The bottom line then is that colleges and universities can continue to engage in affirmative action, but they will need to show that such programs are necessary in order to achieve diversity.

Opening statement from Clegg:

In the short term, the case is a loss for the University of Texas and for supporters of racial preferences in university admissions, because a court of appeals ruling that upheld such discrimination has been vacated and remanded.  The Supreme Court said today that strict scrutiny means strict scrutiny, and that what the court of appeals did was not strict enough. Grutter had also been criticized as not being strict enough, and so today’s decision amounts to a clarification of Grutter in that respect.

On remand, the High Court said the lower court “must assess whether the University has offered sufficient evidence that would prove that its admissions program is narrowly tailored to obtain the educational benefits of diversity.”  For the plaintiff, this will mean challenging the extent to which considering race adds a benefit, when weighed against its inevitable costs.  That is, if a nonracial admissions system would achieve similar benefits and with fewer costs, then the consideration of race cannot be said to have been narrowly tailored to the achievement of those benefits.  The Court said that there must be “a careful judicial inquiry into whether a university could achieve sufficient diversity without using racial classifications.”  “The reviewing court must ultimately be satisfied that no workable race-neutral alternatives would produce the educational benefits of diversity.”
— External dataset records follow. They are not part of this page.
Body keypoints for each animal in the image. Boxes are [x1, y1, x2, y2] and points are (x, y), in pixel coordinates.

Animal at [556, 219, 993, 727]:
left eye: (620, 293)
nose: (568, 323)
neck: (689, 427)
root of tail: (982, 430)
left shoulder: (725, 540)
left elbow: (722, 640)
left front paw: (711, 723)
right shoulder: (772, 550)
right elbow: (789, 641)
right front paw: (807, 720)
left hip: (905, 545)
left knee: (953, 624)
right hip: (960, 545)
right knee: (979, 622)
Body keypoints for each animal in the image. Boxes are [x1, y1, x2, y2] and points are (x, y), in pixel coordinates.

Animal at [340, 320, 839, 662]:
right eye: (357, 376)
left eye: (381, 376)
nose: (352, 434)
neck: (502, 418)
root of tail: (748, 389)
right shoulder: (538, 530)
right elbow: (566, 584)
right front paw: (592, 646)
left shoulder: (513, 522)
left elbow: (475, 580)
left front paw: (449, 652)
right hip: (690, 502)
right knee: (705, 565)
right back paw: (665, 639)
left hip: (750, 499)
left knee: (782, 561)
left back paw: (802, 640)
In short, the struggle continues against racial preferences, with another Supreme Court decision that should be helpful.

Response from Chemerinsky:

Context is everything.   Mr. Clegg says that the case is “loss” for the University of Texas because the Fifth Circuit decision upholding its program has been vacated and remanded.   But the Supreme Court emphatically did not declare the University of Texas program unconstitutional.
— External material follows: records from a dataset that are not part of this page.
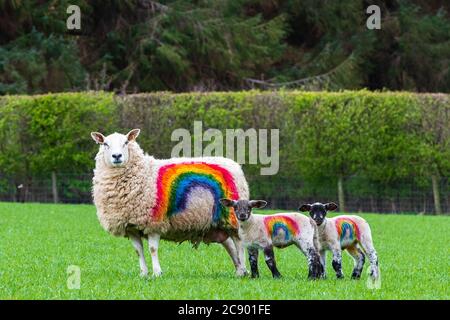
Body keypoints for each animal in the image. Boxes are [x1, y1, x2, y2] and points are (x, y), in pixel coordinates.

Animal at [89, 129, 248, 276]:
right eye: (105, 144)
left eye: (126, 142)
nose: (117, 156)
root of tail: (234, 164)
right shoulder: (131, 226)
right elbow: (138, 250)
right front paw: (143, 273)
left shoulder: (154, 222)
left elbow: (152, 249)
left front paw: (157, 273)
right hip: (217, 221)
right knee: (229, 244)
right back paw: (240, 270)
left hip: (232, 217)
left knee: (238, 243)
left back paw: (243, 269)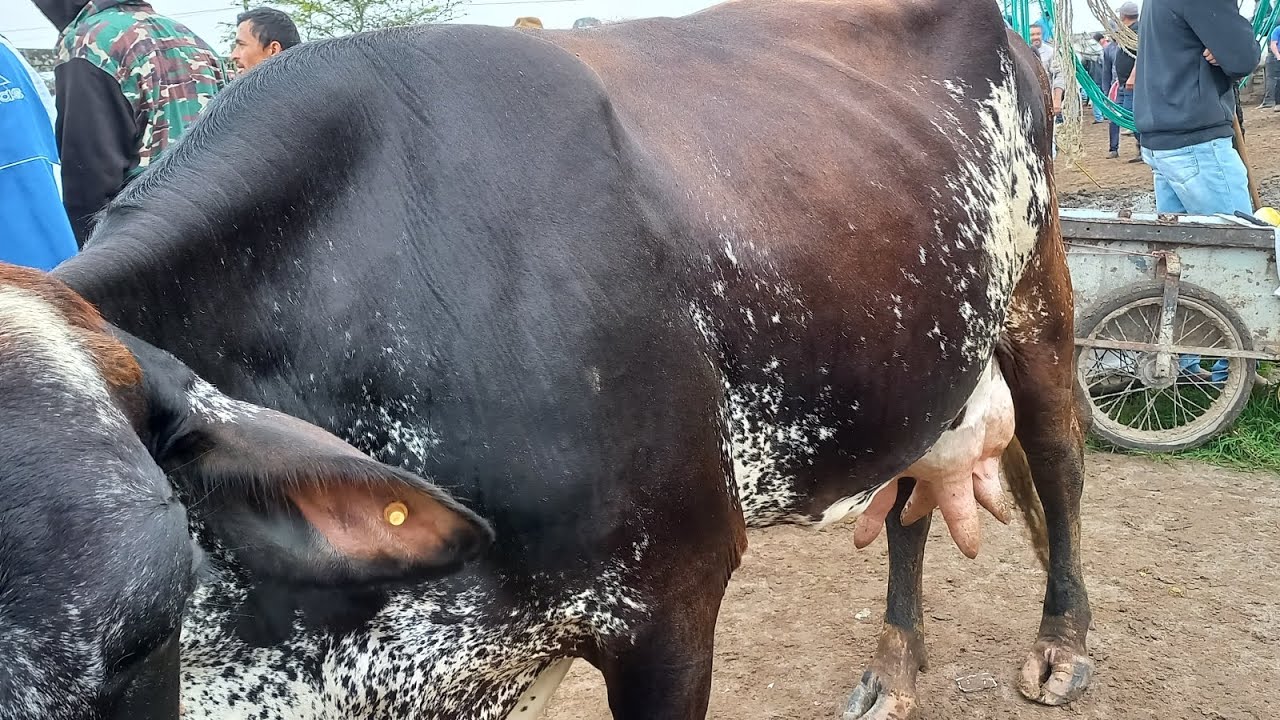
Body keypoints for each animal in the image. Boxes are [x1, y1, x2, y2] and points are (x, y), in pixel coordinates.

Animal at [1, 0, 1092, 718]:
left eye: (144, 628)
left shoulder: (672, 602)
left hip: (1037, 288)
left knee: (1057, 454)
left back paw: (1060, 647)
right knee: (912, 493)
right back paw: (896, 665)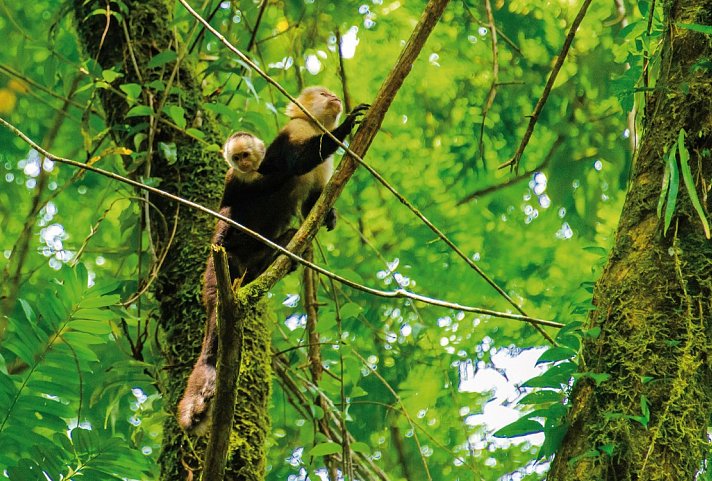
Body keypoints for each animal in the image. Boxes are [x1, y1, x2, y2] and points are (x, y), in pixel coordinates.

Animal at [178, 87, 370, 436]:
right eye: (323, 93)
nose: (335, 97)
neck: (314, 126)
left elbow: (313, 203)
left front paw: (329, 215)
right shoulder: (292, 134)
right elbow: (294, 163)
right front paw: (347, 126)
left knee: (286, 237)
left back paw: (283, 256)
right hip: (225, 249)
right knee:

The Court was clear that it was not reconsidering Grutter v. Bollinger and its holding that colleges and universities have a compelling interest in diversity and may use race as one factor in admissions decisions to benefit minorities.   This is crucial because so many predicted that the Court would overrule or significantly narrow Grutter and eliminate or greatly reduce the ability of colleges and universities to engage in affirmative action.   It didn’t happen.

So my guess is that in this context the University of Texas is breathing a sigh of relief that its program still survives and those who support affirmative action hardly see the decision as a loss since it did not change the law or make it more difficult for colleges and universities to achieve diversity.   That may still come in the future, but it didn’t happen today.

Response from Clegg:

Thanks, Erwin.  Well, the Court said that the reason it wasn’t reconsidering Grutter was that the petitioner had not asked it to, so there is no reaffirmation of Grutter — it is just taken as a given, as the Court says.

I certainly wish the Court HAD reconsidered and overturned Grutter, but it has left the door open to do that in some future cases; here’s hoping it is asked to in that case.

The University of Texas is, no doubt, breathing a sigh of relief that it didn’t lose outright before the Court, but it also did not get an affirmance of its win below.  It did not get executed, but it had gotten off scot-free while now it is back before the executioner.

I don’t know what you mean exactly when you say that today’s decision does not “make more difficult for colleges and universities to achieve diversity.”  It certainly makes it more difficult for schools to justify the use of racial preferences.  Not as difficult as it should, but more difficult nonetheless.